Our growth had been largely organic. The inorganic growth was based more on the opportunities that rose at that time which was strategic for us. Our acquisition of the hydraulic business (Swindon unit) of Sauer Danfoss in the UK was aimed at giving us a global scale to help us become the world’s largest hydraulic company. Our acquisition of Oldland CNC is also a strategic one as we perceive aerospace and defence to be the biggest growth areas in our business. We needed Oldland piece of our offerings to scale up fast enough, not just in terms of size, but also by getting the skillsets.
So you are saying you need to have a scale and right skillsets to compete with global players in the aerospace business?
The opportunities from these sectors is expected to be huge as we go forward.
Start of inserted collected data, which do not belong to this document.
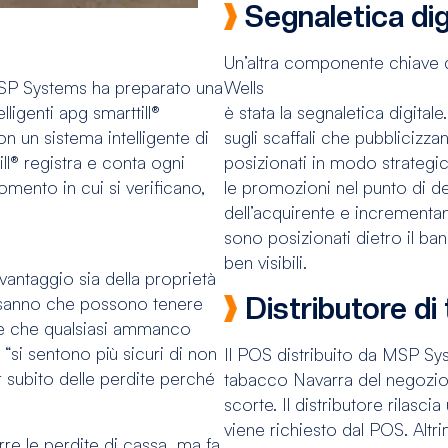
Segnaletica dig
Un’altra componente chiave 
MSP Systems ha preparato una
Wells
ligenti apg smarttill®
è stata la segnaletica digital
on un sistema intelligente di
sugli scaffali che pubblicizza
ill® registra e conta ogni
posizionati in modo strategic
omento in cui si verificano,
le promozioni nel punto di d
dell’acquirente e incrementan
sono posizionati dietro il ban
ben visibili.
vantaggio sia della proprietà
Distributore d
i “sanno che possono tenere
le e che qualsiasi ammanco
 “si sentono più sicuri di non
Il POS distribuito da MSP Sys
 subito delle perdite perché
tabacco Navarra del negozio pe
scorte. Il distributore rilasc
viene richiesto dal POS. Altri
urre le perdite di cassa, ma fa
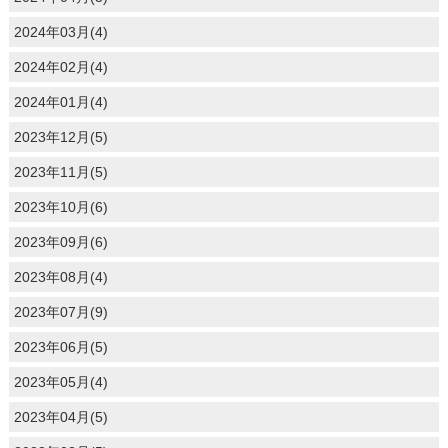
2024年03月(4)
2024年02月(4)
2024年01月(4)
2023年12月(5)
2023年11月(5)
2023年10月(6)
2023年09月(6)
2023年08月(4)
2023年07月(9)
2023年06月(5)
2023年05月(4)
2023年04月(5)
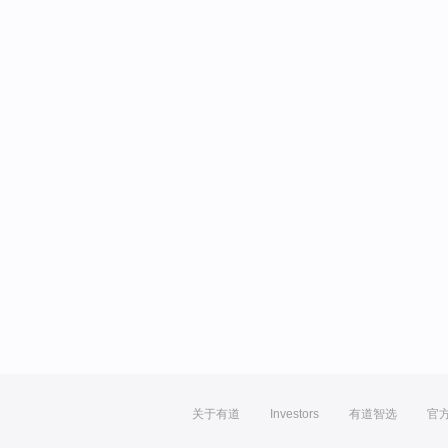
关于有道
Investors
有道智选
官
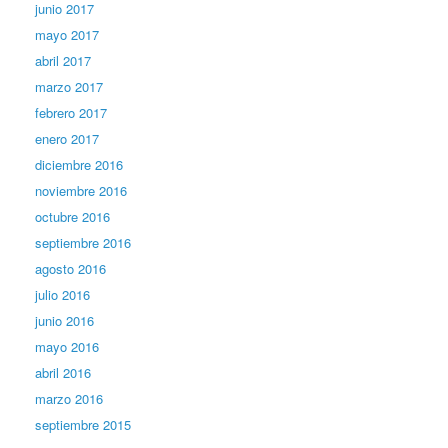
junio 2017
mayo 2017
abril 2017
marzo 2017
febrero 2017
enero 2017
diciembre 2016
noviembre 2016
octubre 2016
septiembre 2016
agosto 2016
julio 2016
junio 2016
mayo 2016
abril 2016
marzo 2016
septiembre 2015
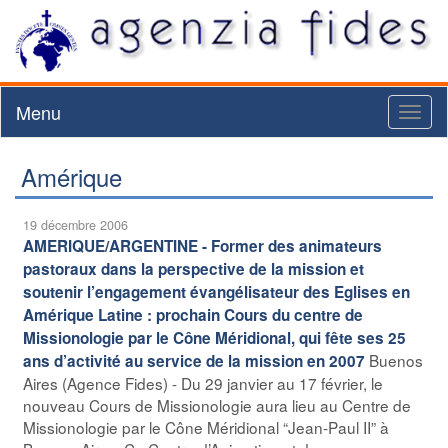
Menu
Toggl
naviga
Amérique
19 décembre 2006
AMERIQUE/ARGENTINE - Former des animateurs
pastoraux dans la perspective de la mission et
soutenir l’engagement évangélisateur des Eglises en
Amérique Latine : prochain Cours du centre de
Missionologie par le Cône Méridional, qui fête ses 25
Buenos
ans d’activité au service de la mission en 2007
Aires (Agence Fides) - Du 29 janvier au 17 février, le
nouveau Cours de Missionologie aura lieu au Centre de
Missionologie par le Cône Méridional “Jean-Paul II” à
Because, we are competing with companies who are billion dollar companies. We are better positioned by programmes, but we are far smaller than them. So we looked at the acquisition strategically to fill the skill gaps.
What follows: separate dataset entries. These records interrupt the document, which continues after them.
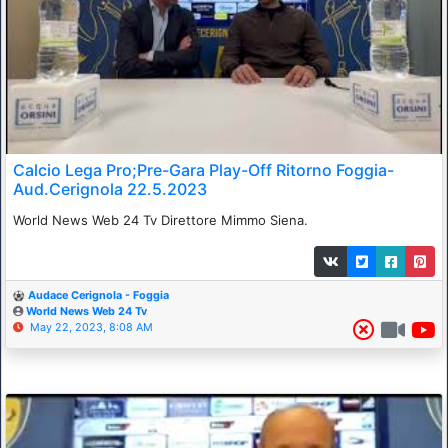
Calcio Lega Pro;Pre-Gara Play-Off Ritorno Foggia-
Aud.Cerignola 22.5.2023
World News Web 24 Tv Direttore Mimmo Siena.
Audace Cerignola - Foggia
World News Web 24 Tv
May 22, 2023, 8:08 AM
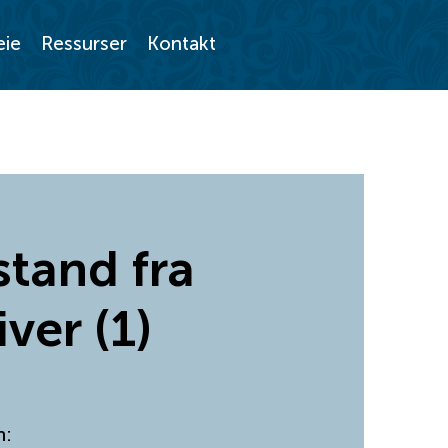
eie
Ressurser
Kontakt
stand fra
ver (1)
n:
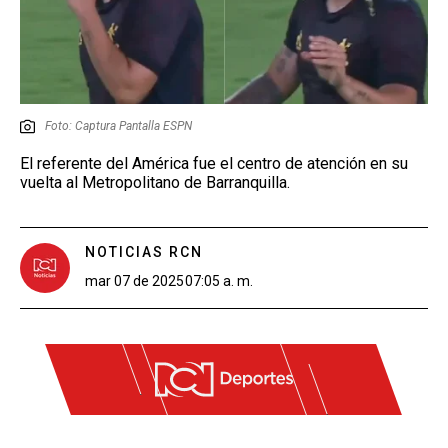
Foto: Captura Pantalla ESPN
El referente del América fue el centro de atención en su
vuelta al Metropolitano de Barranquilla.
NOTICIAS RCN
mar 07 de 2025
07:05 a. m.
The global slowdown seems to have affected your business last year, and the margins were squeezed?
Our operating margin used to be around 20 per cent. We have found our operating margin degrading during the last year largely due to the downturn. But it’s a temporary blip and we will go back up north of 20 per cent operating margin in the next few months. Besides, we don’t want to be unfair to customers by asking for more price. The idea is keep our operating margins in the range of 30 per cent and deliver our products at the best value to our customers.
While going for the acquisition of Oldland in October 2008, you diluted your stake to raise funds. Any plans for diluting the stake further?
When I joined the business, the promoters’ stake was 45 per cent which I increased to 63 per cent subsequently. Last year, I diluted my stake by 11 per cent to raise Rs 75 crore which along with the debt was more than enough for the acquisitions and expansion we undertook at that time. Now the promoters’ stake has fallen to about 55 per cent. The idea is to keep the promoters’ stake over 51 per cent because that gives stability to the company.
Any plans to raise more funds for future expansion?
We are not looking at any further fund raising as we continue to have Rs 30-40 crore of unused funds lying with us, what we raised last year through a mix of debt and equity. We made huge expansion last year including the acquisition of Oldland, setting up a new plant in India and acquisition of the wind plant in Chennai. Since we did all that in one shot, we had to raise funds.
How do you expect to close the current fiscal?
This year we are targeting revenues of Rs 550 crore. There is not much growth this year but from next year the growth will be good. Because this is the first year of consolidation post-recession.